WHOIS Pivot on C2 Domains
Examining the WHOIS history for one of the payload domains (tajushariya.com) reveals consistent registration through NameCheap, Inc. — a registrar frequently used by threat actors due to its low cost and minimal verification requirements:
|  |
Threat Actor Attribution via Malpedia & MITRE ATT&CK
Pivoting to Malpedia and the MITRE ATT&CK framework, IcedID is cataloged as software S0483. The “Groups That Use This Software” section directly links IcedID to two threat groups:
TA551 (MITRE ID: G0127, also known as GOLD CABIN and Shathak) is a financially motivated threat group active since at least 2018. They are known for high-volume email-based malware distribution campaigns targeting English, German, Italian, and Japanese speakers.
Answer Q7
What threat group is associated with IcedID distribution?
TA551
Answer Q8
What is the MITRE ATT&CK group ID for the associated threat actor?
G0127
6. Reconstructed Attack Flow
Based on the multi-platform threat intelligence analysis, we can reconstruct the complete IcedID delivery chain:
| Step | Kill Chain Phase | Action | Evidence Source |
|---|---|---|---|
| 1 | Weaponization | TA551 creates document-1982481273.xlsm with embedded XLM 4.0 macros | Tria.ge macro extraction |
| 2 | Delivery | Document delivered via spearphishing email attachment | TA551 known TTP (Malpedia) |
| 3 | Exploitation | Victim opens document and enables macros | User execution required |
| 4 | Installation | XLM macro calls URLDownloadToFileA to download 3003.gif from 5 redundant domains | VirusTotal Contacted URLs |
| 5 | Installation | Payload saved as ksjvoefv.skd in user profile directory | VirusTotal Behavior → Dropped Files |
| 6 | C2 | IcedID DLL loaded, begins C2 communication for banking credential theft | IcedID known behavior (Malpedia) |
Key Observation: The attack chain relies entirely on social engineering — there are no software exploits involved. The XLM macro only executes if the user manually clicks “Enable Content.” However, the 44/65 VirusTotal detection rate means many enterprise AV solutions do detect this sample. The real danger lies in campaigns using fresher variants with lower detection rates, delivered within hours of compilation before AV signatures are updated.
7. Conclusion
The IcedID investigation demonstrates a complete threat intelligence workflow — from hash submission to threat actor attribution. Key findings:
- Malware Family: IcedID (BokBot) banking trojan, delivered via a macro-enabled Excel document (
document-1982481273.xlsm). - Evasion Technique: XLM 4.0 macros used instead of VBA to evade modern macro analysis tools.
- Delivery Infrastructure: Five compromised domains serving identical payloads at
/ds/3003.gifwith.gifextension masquerading. - Attribution: Campaign attributed to TA551 (G0127 / GOLD CABIN / Shathak) — a prolific financially motivated threat group.
- Registrar Pattern: All C2 domains registered through NameCheap, Inc.
Key Takeaways for the SOC:
- Block the identified payload URLs and their parent domains at the web proxy and DNS sinkhole level.

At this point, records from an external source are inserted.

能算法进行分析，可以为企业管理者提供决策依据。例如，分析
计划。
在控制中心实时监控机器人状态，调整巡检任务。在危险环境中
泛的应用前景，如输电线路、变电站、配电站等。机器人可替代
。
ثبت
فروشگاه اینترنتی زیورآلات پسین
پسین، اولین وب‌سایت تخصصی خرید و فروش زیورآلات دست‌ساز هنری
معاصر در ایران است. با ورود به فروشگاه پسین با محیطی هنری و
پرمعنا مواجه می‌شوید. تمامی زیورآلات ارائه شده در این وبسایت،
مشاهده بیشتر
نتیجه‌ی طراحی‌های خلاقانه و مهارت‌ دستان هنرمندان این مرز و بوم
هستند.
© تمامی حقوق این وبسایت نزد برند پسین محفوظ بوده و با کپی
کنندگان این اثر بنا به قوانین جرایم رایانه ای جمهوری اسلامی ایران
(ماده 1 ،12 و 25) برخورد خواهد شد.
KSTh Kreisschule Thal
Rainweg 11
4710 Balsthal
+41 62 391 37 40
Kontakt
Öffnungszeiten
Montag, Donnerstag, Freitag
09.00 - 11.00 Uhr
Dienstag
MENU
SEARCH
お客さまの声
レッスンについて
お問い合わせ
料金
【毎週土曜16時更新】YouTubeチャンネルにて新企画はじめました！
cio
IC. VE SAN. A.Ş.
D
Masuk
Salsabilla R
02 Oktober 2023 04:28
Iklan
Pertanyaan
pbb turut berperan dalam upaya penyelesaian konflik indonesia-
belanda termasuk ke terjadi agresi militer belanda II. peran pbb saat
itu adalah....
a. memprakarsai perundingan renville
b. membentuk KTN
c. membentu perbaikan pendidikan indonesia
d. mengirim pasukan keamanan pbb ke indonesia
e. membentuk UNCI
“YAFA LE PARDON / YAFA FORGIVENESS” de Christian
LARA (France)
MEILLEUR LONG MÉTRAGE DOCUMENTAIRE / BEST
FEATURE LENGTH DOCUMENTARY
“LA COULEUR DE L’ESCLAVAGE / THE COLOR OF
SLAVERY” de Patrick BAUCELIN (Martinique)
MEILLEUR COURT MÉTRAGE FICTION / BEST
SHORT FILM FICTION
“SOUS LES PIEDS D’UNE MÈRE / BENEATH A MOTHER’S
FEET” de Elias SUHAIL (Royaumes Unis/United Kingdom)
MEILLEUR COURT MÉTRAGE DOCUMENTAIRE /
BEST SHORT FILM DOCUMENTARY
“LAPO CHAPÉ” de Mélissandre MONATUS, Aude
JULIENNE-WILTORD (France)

Add all 5 compromised domains to the blocklist immediately.
- Deploy XLM macro detection rules — many organizations disable VBA macros via Group Policy but forget that XLM 4.0 macros are a separate, older technology that must be disabled independently (
Excel > Trust Center > Macro Settings > Disable Excel 4.0 macros). - Hunt for
urlmon.dllactivity from Office processes — Sigma rules detectingexcel.exeorwinword.exeloadingurlmon.dlland making outbound HTTP connections are a reliable detection for macro-based downloaders. - Monitor for NameCheap-registered domains in newly observed DNS queries — while NameCheap is legitimate, its prevalence in threat actor infrastructure makes it a useful enrichment signal when combined with other indicators.